Chambers has previously given testimony at the inquest held virtually at the High Court in Pretoria. Her testimony followed the 2015-2016 scandal when hundreds of patients who were moved to unlicensed non-governmental organisations (NGOs ) suffered abuse, starvation, torture, neglect and relapse, and 144 died. Many remain missing as their families were not aware that their loved ones had been transferred or died.
“Do we have a good mental health policy in South Africa?” she says. “Yes, on paper. The policy expired in 2020. We should be having a new mental health framework and policy for a strategic plan. We don’t have an updated one,” she says. “We have to see it being practised on the ground in communities, helping people who are affected the most.”
Chambers says serious issues have been raised about the silent crisis in mental health, but they need to be acted on to show that there are some changes taking place since the Life Esidimeni tragedy.

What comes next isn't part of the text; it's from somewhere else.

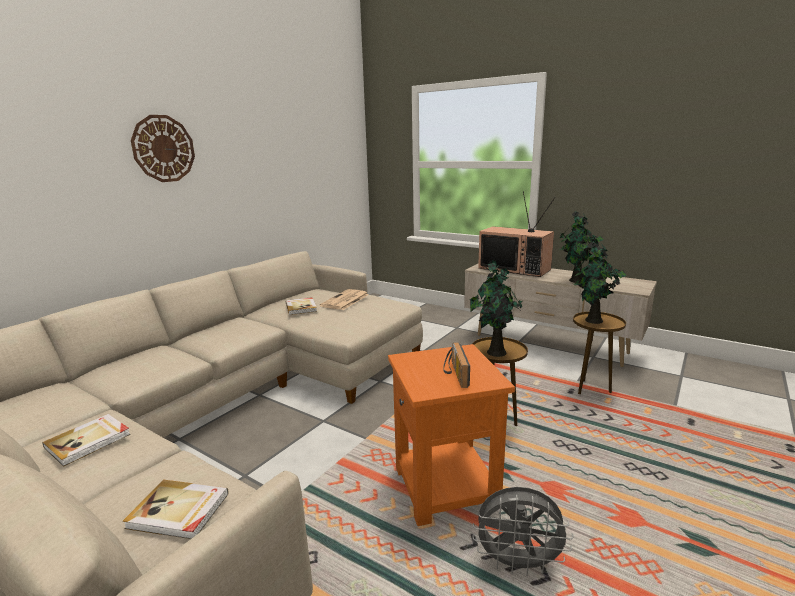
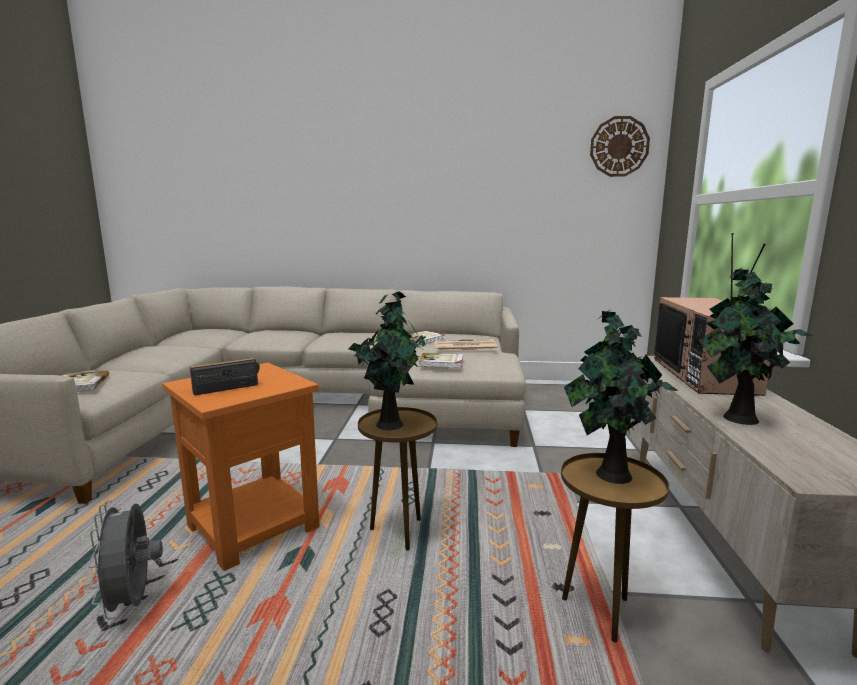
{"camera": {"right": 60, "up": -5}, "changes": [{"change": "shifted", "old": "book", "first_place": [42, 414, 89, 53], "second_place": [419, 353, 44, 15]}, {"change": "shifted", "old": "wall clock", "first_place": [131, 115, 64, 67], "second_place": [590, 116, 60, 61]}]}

The Gauteng Department of Health had terminated its contract with medical services provider Life Esidimeni towards the end of 2015. The many patients who were being treated in its facilities were hurriedly transferred to ill-equipped and often unlicensed NGOs in what was known as the Gauteng Mental Health Marathon Project.
Witnesses have testified that due process was not followed, and the move was rushed owing to political pressure. In some instances, officials knew that the NGOs were not ready for patients. Plans went ahead despite warnings from various sectors of society, concerned family members and health officials.

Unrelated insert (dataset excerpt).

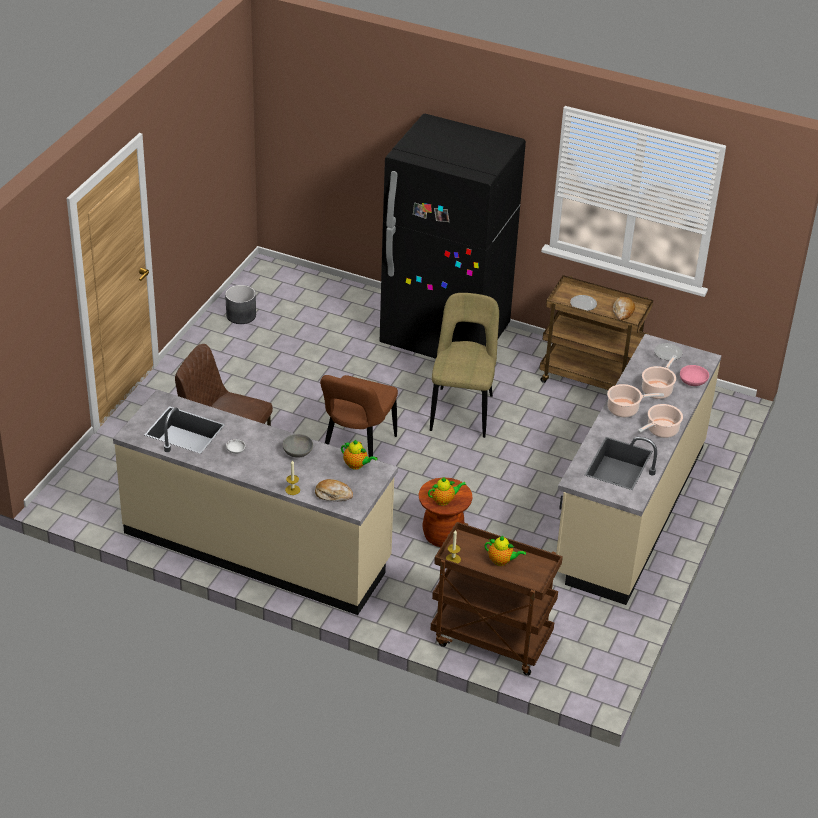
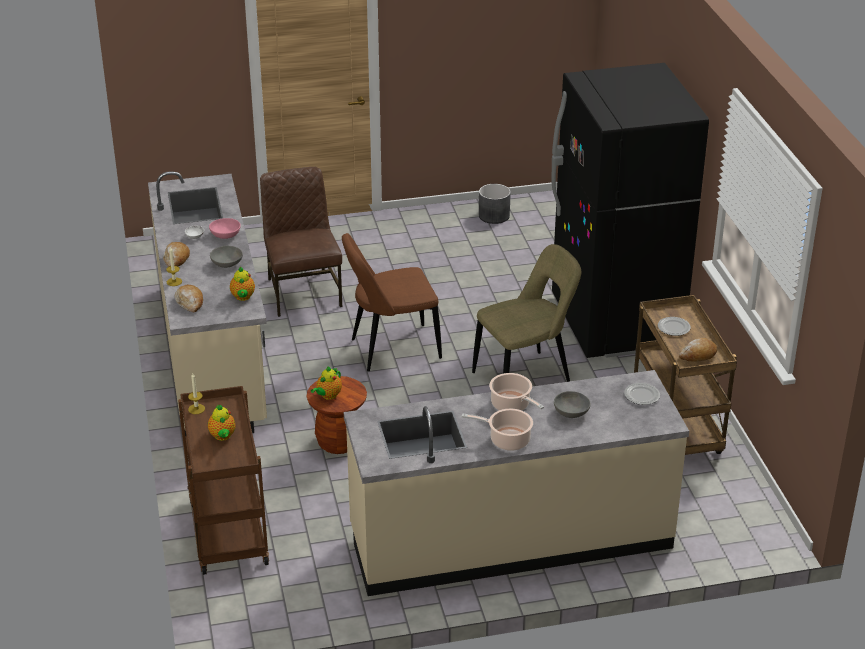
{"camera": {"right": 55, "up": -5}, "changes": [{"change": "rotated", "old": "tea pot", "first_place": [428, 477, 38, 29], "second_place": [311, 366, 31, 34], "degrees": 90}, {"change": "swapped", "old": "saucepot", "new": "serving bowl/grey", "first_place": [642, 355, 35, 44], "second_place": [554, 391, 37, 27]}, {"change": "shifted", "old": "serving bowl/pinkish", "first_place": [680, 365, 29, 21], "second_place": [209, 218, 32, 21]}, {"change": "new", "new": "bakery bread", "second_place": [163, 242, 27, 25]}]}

Former Gauteng deputy director for mental health services Hannah Jacobus testified that the preparation and licensing of an NGO for mental healthcare users is a three-year process. Many licences for the marathon project were unlawfully revised and backdated, and inspections were not conducted. A number of NGOs did not even have good security or enough medication, food and beds. The Tshepong Centre in Atteridgeville in Pretoria, for instance, was not paid for the first three months and could not afford to take care of its patients, let alone offer sufficient medical care.
Musa Makhoba, a pathologist who performed postmortems on patients who died in the scandal, testified on 24 February that overall clinic management was inadequate, and this compromised patients at different facilities.
Makhoba said the causes of some patients’ deaths were negligence, bedsores, severe septic burns, coronary artery disease complications and sepsis from foreign matter in the lungs during seizures.
Some family members testified that their loved ones had to eat cardboard and plastic because they were not fed. On 28 February, the high court in Pretoria heard testimony from Sandra de Villiers, the sister of Jaco Stols, 51. She testified that her brother had marks on his body and there was a possibility that he was sexually abused.
Stols was at the Cullinan Care and Rehabilitation Centre before being transferred to Siyabadinga in the same town in 2016. Siyabadinga closed its doors after just two months and Stols was readmitted to the centre. When De Villiers reported her brother’s deteriorating condition and potential abuse, nothing was done.
“He was crying so much and said that ‘they’ were hurting him. He looked ill and I decided to take him to a private doctor,” she said.
Stols, like many others at other NGOs, suffered from dehydration and malnutrition and weighed 39kg a month before his death on 14 October 2016.
No justice yet
As the bereaved families continue to hope for closure and justice, Gauteng health officials continue to shy away from accepting any accountability. Jacobus is now a pensioner and, like many other high and low-ranking officials, she has not suffered any consequences. Some have resigned, however.
But the families of the victims remain adamant that a resignation does not amount to an apology or justice. A number of health department officials are represented by three top law firms and the bill is being footed by the Gauteng government. In November, Gauteng Premier David Makhura said “senior counsel advised the government that it has an obligation to provide legal representation as a basic principle”.
Judge Mmonoa Teffo will, at the end of the inquest, deliver a set of findings on the legal cause of death for each of the former Life Esidimeni patients so that the National Prosecuting Authority can decide whether there are sufficient grounds for criminal liability and prosecution.
The inquest continues and testimony is likely to be heard for months.